Evapotranspiration in an arid environment

Evapotranspiration is an important process in the water cycle because it is responsible for 15% of the atmosphere’s water vapor. Without that input of water vapor, clouds could not form, and precipitation would never fall. It is the process by which water is transferred from the land to the atmosphere by evaporation from the soil and other surfaces and by transpiration from plants.

Now, in an era when impending water scarcity has become a legitimate concern, irrigating to meet evapotranspiration while avoiding overirrigation with precious available water will take informed judgement.

Researchers Tamara Wynne and Dale Devitt of the University of Nevada, Las Vegas, conducted a study designed to quantify water usage of landscape plants while irrigating to meet evapotranspiration to avoid a drainage component.

Their findings are in the article “Evapotranspiration of Urban Landscape Trees and Turfgrass in an Arid Environment: Potential Trade-offs in the Landscape” published in HortScience.

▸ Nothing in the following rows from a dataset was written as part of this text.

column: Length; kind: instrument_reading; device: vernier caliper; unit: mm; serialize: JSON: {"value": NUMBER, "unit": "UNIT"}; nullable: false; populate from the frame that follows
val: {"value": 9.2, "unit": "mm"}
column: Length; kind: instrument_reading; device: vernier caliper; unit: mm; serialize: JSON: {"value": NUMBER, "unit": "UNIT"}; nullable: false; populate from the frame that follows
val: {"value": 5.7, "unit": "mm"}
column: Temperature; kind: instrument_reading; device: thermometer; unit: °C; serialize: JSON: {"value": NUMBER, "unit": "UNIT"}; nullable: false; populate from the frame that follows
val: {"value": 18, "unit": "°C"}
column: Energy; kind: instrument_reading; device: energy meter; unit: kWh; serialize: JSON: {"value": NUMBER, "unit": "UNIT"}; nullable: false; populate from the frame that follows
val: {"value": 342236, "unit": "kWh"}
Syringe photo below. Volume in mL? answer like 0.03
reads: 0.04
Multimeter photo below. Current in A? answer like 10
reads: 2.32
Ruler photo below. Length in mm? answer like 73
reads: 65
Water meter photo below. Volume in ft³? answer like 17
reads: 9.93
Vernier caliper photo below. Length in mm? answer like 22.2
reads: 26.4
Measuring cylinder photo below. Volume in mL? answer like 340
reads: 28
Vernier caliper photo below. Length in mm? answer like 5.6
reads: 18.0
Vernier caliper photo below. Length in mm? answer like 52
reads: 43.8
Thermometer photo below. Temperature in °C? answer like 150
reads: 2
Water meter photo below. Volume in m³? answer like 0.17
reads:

As Wynne and Devitt point out, irrigation in arid urban landscapes can use significant amounts of water. Water conservation must be based on plant species and the ability to meet plant water requirements while minimizing overirrigation. However, actual evapotranspiration estimates for landscape trees and turfgrass in arid environments such as the Mojave Desert are poorly documented.

Continued population growth in the arid southwestern United States is placing greater demand on available water resources. Much of this growth is in sprawling metropolises where water is used outdoors to support urban landscapes. The overall driving force of evapotranspiration of landscape vegetation in arid environments is mostly contingent on the amount of water made available to plants.

One of the objectives of this study was to quantify the evapotranspiration of 10 landscape trees and two turfgrass species using a soil-water balance approach to determine tree grass water use ratios and what this might mean in terms of water use trade-offs in the landscape.

The trees were grown in a plot with a high-density planting. A complete morphological assessment was made on each tree, and monitoring of plant water status was conducted weekly. A water balance was maintained on each tree by quantifying irrigation input, drainage output and change in soil water storage.

In addition, the researchers quantified transpiration using sap-flow sensors, allowing them to indirectly estimate evaporation. The research was conducted at the University of Nevada Las Vegas Center for Urban Water Conservation in North Las Vegas.

Wynne and Devitt reported that, as trees grow, their water use requirements increase, but their water use on a basal canopy area may actually decrease, meaning that greatest water savings in urban landscapes with mature trees would occur by removing the turfgrass, not the trees—especially cool-season grasses.

The researchers submit their findings as a benchmark for further study and understanding, indicating the importance of honing irrigation practices concerning landscape plants in arid environments, demonstrating good stewardship of water storage.

Wynne notes, “Previous research by Dr. Devitt revealed young trees used more water than turfgrass, and it was interesting to see mature landscape trees become more water efficient over time and use less water per area than turfgrass.”